··· Texto proporcionado

Trasversales
José Manuel Roca

Sotanas al viento


Revista Trasversales número 1,  invierno 2005-2006


Cristianos pero crispados

Según el discurso agustino de las dos ciudades, todo gobierno humano es impío, pero la intervención de la Iglesia como instrumento de la Ciudad de Dios puede reducir los excesos y suplir las carencias de la humana res publica. Por tanto, la Iglesia se convierte en un componente esencial del orden político para lograr un gobierno más justo; no justo del todo, porque todo lo humano es imperfecto, pero sí más justo que si falta el concurso eclesiástico. De acuerdo con ello, para la Iglesia el mejor súbdito es el creyente (y el mejor creyente el súbdito), el mejor gobierno es el católico y el mejor Estado es el confesional.
En el pasado, la Iglesia católica persiguió dichas metas sin recato ni desmayo. En la España contemporánea encontró el modelo político que más se acercaba a la agustiniana Ciudad de Dios en la dictadura franquista, que le devolvió los viejos privilegios que perdió con el régimen aconfesional de la II República, cuya Constitución, en su artículo 3, decía “El Estado español no tiene religión oficial”, y en su artículo 25 decía “No podrán ser fundamento de privilegio jurídico: la naturaleza, la filiación, el sexo, la clase social, la riqueza, las ideas políticas ni las creencias religiosas”. El artículo 26 consideraba las confesiones religiosas como asociaciones sometidas a las leyes tributarias ordinarias y señalaba los límites de las actividades de las órdenes religiosas (p.e., se les prohibía ejercer la industria, el comercio y la enseñanza).

Con la transición, merced a los acuerdos negociados secretamente entre el Vaticano y el Gobierno de UCD (provisional en tanto que constituyente) mientras se elaboraba y se sometía a refrendo la Constitución de 1978, la Iglesia católica se las arregló muy bien para vivir en el régimen parlamentario sin comprometerse con él (su silencio ante el intento de golpe de estado del 23 de febrero de 1981 fue evidente) y devino en un carísimo poder fáctico incapaz de ser saciado en sus demandas.

······

Enunciado 1 ::
Copia literalmente las líneas de las entradas que van desde la que contiene "Document page, 1667x1251 pixels." hasta la que contiene "title JSF and", ambas incluidas.

··· Datos para procesar

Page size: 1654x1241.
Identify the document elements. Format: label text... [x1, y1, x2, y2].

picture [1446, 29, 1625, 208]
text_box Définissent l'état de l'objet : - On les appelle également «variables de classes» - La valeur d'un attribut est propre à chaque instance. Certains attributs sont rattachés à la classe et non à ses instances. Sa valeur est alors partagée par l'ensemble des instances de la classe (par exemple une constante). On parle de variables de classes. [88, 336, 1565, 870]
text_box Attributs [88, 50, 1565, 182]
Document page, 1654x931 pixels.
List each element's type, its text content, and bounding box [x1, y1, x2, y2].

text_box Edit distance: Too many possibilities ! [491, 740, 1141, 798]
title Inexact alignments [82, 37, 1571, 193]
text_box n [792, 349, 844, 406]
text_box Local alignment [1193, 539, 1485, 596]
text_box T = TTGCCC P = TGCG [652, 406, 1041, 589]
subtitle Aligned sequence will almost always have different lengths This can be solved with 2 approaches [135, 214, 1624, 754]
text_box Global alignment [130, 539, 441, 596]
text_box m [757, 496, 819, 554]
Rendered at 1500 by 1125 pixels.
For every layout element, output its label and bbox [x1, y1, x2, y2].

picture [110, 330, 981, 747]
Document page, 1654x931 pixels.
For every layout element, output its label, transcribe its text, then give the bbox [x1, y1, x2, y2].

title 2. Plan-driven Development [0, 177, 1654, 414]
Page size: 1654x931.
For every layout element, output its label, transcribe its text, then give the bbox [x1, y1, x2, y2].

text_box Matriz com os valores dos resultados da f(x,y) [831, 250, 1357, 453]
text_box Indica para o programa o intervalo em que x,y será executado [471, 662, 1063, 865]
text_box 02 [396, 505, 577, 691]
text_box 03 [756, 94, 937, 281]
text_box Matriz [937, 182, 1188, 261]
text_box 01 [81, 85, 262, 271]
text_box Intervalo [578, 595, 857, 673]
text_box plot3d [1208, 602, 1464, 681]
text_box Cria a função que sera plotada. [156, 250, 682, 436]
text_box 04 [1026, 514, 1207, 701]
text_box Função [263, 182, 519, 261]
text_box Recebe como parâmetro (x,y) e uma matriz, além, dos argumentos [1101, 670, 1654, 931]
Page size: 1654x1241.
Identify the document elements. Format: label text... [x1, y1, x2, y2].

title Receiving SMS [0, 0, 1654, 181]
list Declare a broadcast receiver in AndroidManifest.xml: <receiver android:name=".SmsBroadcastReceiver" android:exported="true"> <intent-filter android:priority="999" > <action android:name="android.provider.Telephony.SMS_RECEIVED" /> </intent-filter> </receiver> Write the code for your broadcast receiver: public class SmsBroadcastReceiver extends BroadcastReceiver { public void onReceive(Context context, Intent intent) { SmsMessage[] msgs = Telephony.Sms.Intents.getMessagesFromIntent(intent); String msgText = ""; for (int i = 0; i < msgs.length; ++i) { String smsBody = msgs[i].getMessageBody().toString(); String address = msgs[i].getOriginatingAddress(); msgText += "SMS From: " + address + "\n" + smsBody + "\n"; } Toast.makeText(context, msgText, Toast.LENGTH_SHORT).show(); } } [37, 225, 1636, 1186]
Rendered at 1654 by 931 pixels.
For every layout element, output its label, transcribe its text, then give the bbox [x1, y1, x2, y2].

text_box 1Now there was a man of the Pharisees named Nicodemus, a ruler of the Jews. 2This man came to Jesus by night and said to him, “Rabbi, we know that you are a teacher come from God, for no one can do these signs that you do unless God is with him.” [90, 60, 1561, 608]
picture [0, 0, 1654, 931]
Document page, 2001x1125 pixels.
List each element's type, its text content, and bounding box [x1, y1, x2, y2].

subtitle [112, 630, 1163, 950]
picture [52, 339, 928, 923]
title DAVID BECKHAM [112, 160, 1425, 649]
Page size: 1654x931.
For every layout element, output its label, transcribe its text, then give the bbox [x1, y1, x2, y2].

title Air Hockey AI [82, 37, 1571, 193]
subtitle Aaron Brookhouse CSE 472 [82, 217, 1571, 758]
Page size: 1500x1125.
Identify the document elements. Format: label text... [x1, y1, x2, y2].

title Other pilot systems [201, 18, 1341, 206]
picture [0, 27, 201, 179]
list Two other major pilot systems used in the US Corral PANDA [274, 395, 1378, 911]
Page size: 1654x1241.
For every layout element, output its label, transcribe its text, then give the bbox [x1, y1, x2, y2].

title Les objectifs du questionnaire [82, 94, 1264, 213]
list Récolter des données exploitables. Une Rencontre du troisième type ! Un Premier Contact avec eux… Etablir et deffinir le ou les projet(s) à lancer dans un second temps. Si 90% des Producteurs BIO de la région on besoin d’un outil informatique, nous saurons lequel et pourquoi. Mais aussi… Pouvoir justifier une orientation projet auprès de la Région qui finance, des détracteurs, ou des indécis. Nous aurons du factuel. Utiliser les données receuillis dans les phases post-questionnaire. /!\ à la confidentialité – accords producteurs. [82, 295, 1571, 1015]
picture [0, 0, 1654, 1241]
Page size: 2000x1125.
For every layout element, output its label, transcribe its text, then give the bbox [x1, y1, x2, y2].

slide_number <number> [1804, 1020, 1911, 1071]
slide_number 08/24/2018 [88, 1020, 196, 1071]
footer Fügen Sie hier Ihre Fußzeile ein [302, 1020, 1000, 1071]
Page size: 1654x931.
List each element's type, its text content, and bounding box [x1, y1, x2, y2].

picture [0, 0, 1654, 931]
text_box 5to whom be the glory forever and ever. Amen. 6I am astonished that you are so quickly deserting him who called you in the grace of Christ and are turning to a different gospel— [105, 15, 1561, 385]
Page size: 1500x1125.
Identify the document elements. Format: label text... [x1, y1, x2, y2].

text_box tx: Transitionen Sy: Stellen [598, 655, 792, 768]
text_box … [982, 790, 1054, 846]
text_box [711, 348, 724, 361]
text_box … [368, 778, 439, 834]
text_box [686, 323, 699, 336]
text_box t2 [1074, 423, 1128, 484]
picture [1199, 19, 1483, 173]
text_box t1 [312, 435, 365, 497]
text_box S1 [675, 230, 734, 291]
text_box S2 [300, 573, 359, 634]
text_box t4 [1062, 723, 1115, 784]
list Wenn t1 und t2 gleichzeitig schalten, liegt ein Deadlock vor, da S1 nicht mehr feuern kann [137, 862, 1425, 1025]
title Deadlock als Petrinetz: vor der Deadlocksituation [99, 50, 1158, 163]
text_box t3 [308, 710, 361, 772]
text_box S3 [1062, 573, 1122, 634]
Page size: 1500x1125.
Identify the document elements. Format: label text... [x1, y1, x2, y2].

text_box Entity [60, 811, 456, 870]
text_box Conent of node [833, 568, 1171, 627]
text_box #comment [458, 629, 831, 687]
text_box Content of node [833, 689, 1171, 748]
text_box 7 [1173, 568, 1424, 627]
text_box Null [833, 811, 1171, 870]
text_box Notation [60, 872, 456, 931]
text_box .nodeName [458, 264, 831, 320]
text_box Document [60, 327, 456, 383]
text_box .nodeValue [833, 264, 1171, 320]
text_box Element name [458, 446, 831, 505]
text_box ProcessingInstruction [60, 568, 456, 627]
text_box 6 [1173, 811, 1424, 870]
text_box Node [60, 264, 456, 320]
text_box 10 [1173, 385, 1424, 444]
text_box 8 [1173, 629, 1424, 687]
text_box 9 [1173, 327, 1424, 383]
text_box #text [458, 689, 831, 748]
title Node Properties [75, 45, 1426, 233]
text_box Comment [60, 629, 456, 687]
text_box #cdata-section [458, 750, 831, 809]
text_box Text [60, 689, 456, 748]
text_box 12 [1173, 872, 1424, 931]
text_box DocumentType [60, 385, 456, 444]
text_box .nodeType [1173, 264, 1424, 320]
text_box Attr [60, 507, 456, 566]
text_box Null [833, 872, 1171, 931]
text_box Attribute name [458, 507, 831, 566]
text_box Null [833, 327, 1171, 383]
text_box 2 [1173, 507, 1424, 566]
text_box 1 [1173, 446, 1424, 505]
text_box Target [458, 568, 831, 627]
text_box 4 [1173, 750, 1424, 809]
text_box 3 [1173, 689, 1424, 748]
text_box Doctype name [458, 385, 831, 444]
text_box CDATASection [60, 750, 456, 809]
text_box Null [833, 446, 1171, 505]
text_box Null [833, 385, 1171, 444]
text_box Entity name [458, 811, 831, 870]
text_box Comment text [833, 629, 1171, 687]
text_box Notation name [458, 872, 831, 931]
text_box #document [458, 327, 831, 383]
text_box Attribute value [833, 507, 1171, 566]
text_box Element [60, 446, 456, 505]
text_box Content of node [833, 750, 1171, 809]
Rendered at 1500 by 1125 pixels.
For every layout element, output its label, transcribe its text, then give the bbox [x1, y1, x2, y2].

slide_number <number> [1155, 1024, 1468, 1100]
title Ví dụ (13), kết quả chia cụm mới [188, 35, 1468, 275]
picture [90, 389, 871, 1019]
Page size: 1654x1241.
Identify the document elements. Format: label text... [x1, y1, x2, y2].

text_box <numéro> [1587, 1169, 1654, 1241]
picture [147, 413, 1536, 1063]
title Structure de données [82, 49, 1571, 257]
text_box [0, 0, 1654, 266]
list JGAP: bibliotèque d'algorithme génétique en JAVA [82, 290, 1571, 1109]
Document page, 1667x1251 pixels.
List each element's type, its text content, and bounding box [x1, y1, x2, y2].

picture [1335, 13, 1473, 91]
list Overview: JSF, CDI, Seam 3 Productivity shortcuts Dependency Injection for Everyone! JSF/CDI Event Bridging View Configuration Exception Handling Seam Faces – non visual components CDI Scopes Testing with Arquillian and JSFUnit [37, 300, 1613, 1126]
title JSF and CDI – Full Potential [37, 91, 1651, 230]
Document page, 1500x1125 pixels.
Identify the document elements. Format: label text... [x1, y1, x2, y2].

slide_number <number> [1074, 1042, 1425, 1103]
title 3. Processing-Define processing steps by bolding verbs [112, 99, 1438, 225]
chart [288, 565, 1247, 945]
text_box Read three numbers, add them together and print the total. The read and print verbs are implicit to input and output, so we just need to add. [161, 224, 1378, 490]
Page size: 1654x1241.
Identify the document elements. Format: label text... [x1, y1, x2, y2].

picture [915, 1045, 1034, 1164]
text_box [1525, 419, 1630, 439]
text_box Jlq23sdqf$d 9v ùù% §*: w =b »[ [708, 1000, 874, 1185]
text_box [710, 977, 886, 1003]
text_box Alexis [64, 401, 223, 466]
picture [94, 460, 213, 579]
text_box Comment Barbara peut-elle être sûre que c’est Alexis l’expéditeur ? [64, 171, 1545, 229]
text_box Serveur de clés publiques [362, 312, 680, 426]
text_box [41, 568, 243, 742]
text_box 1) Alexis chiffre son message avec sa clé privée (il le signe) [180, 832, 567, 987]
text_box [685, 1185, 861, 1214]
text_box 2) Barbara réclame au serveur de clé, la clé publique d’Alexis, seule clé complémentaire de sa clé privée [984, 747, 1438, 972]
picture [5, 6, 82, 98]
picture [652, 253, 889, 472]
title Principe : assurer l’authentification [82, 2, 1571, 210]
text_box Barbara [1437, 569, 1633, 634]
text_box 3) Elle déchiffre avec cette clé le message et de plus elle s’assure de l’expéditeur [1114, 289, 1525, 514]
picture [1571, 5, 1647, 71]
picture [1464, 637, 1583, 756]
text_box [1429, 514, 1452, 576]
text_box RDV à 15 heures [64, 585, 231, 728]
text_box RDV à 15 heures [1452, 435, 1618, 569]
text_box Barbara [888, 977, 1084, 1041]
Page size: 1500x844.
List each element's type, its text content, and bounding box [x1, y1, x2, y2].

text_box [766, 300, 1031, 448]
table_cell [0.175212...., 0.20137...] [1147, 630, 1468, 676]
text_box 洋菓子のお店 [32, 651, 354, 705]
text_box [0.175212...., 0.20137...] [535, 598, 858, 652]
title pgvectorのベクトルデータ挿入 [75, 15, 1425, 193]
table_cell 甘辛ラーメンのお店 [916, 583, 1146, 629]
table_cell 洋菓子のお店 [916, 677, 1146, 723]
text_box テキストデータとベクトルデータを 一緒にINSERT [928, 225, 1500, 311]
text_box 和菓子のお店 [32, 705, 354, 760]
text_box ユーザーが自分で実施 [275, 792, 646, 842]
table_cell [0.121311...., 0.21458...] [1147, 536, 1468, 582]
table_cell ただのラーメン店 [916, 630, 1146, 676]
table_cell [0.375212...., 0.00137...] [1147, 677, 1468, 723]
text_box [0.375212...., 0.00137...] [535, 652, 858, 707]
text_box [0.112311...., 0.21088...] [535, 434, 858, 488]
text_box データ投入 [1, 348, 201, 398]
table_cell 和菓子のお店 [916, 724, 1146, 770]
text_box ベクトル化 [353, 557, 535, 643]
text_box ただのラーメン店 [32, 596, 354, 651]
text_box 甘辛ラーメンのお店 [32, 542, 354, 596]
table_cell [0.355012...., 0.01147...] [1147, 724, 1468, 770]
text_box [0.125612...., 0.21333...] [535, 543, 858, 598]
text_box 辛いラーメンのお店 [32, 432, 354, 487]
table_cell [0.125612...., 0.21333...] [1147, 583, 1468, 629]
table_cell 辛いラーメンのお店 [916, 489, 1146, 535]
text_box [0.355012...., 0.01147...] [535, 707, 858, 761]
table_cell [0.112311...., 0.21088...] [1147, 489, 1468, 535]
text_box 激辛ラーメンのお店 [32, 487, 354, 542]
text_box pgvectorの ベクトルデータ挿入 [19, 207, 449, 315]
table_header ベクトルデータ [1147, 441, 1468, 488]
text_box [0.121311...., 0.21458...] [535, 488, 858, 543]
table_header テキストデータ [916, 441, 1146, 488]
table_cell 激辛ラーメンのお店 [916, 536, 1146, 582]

······

Enunciado 2 ::
Según el texto sobre la Iglesia y el Estado, ¿qué actividades prohibía a las órdenes religiosas el artículo 26 de la Constitución de la II República?

Solución 1 ::
Document page, 1667x1251 pixels.
List each element's type, its text content, and bounding box [x1, y1, x2, y2].

picture [1335, 13, 1473, 91]
list Overview: JSF, CDI, Seam 3 Productivity shortcuts Dependency Injection for Everyone! JSF/CDI Event Bridging View Configuration Exception Handling Seam Faces – non visual components CDI Scopes Testing with Arquillian and JSFUnit [37, 300, 1613, 1126]
title JSF and CDI – Full Potential [37, 91, 1651, 230]

Solución 2 ::
Ejercer la industria, el comercio y la enseñanza.